> _Quoted text_
* START *

God, in His act of creation, created one more thing, which He named after each act. He created the day. And after each act, He numbered the days, one through six. After six days, He added one more day, the seventh. On this day, some say He did nothing. That would not be accurate. In fact, He did something as equally wonderful as the previous six. On the seventh day, God rested from all of His work. He then blessed and sanctified (set apart) the seventh day. He did not do this for Himself only, but for us as well!

“And he said unto them, The sabbath was made for man, and not man for the sabbath: Therefore the Son of man is Lord also of the sabbath. Mark 2:27-28

 

The Seventh Day before the Sabbath

The Seventh Day was an institution of God before it was called the Sabbath. God did not rest on the Sabbath, because the word sabbath itself means rest, but the seventh day. The fact that He blessed it and set it apart should be of significance to all who believe in God. So what is the Sabbath anyway?

 

What is the Sabbath?

The answer to this question should begin to clear the fog surrounding the Sabbath Day. The Sabbath is not so much a day in and of itself. Sabbath means “to rest from labor”. In that context, any day one does no work can be considered a sabbath day. A vacation can be called a sabbath. This is where we get the term, “taking a sabbatical”. So our focus on the Sabbath as a day needs clarification. The Sabbath came into being during Israel’s time in the wilderness.

“And he said unto them, This is that which the LORD hath said, To morrow is the rest of the holy sabbath unto the LORD: bake that which ye will bake to day, and seethe that ye will seethe; and that which remaineth over lay up for you to be kept until the morning.”  Exodus 16:23

This is the first time the seventh day is referred to as a sabbath in scripture. But remember. Sabbath is simply the Hebrew word for ‘rest’. So in Exodus 16:23, God tells Israel to rest from gathering manna on the seventh day.

* END *

> _Problems to solve_
**A)** In the passage on the seventh day and the Sabbath, which verse is described as the first place scripture calls the seventh day a sabbath?
**B)** Summarize the passage on the seventh day and the Sabbath in two sentences.
**C)** Write the next paragraph of the passage on the seventh day and the Sabbath, picking up after its final sentence.
The records play no part in the work on this page.

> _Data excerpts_
* START *

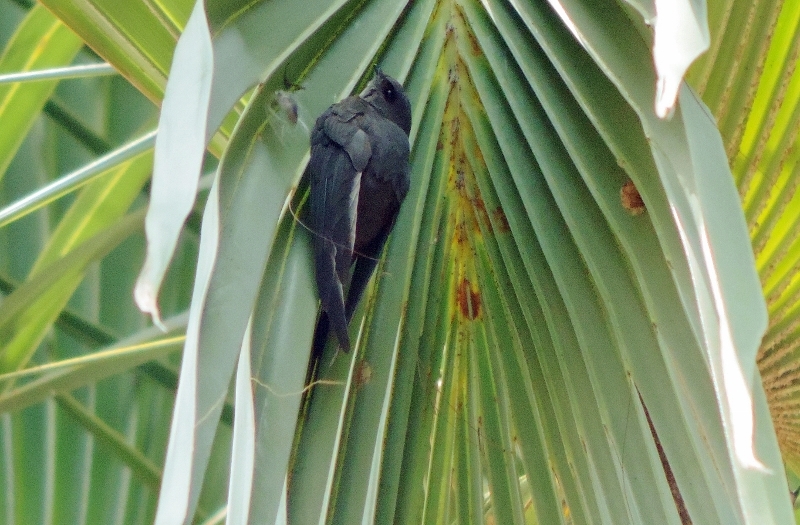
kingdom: Animalia
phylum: Chordata
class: Aves
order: Apodiformes
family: Apodidae
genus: Cypsiurus
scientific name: Cypsiurus parvus
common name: African palm swift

* END *

> _Answers given_
**A)** Exodus 16:23

**B)** After six days of creation, God rested on the seventh day and blessed and set it apart, an institution that existed before it was called the Sabbath. Sabbath means rest from labor, and scripture first calls the seventh day a sabbath in Exodus 16:23, when God tells Israel to rest from gathering manna.

**C)**
 

Who should observe the Sabbath?

This is the question that needs addressing. Throughout the Old Testament, sabbath and seventh day are used, sometimes interchangeably. But there is a difference. The seventh day, as established by God from the beginning of the earth, is unchanging. The seventh day is always one day and the same day, the last day of the week, no matter what. A Sabbath can be any day! The argument over who should observe the Sabbath occurs because of it’s existence in the Law of God and the Mosaic Law. Let’s digress a moment and come back to this subtitle later.

 

The Two Laws

We have two laws at work in scripture. We have the Law of God, which was spoken directly to the people by God on Mount Sinai in Exodus 20:1-17. This is known as the Ten Commandments. And we have the Mosaic Law, which consist of the statutes, commandments, judgments, and ordinances given to Israel from God as spoken to Moses. This governed their day to day living. The Ten Commandments were written in stone by the finger of God. As such, it is meant to be perpetual. They are spiritual in nature while the Mosaic Law was carnal and temporary. We can look at the Sabbath similarly. The seventh day is perpetual while sabbaths were temporal.

 

If temporal, why are sabbaths mentioned in the Ten Commandments?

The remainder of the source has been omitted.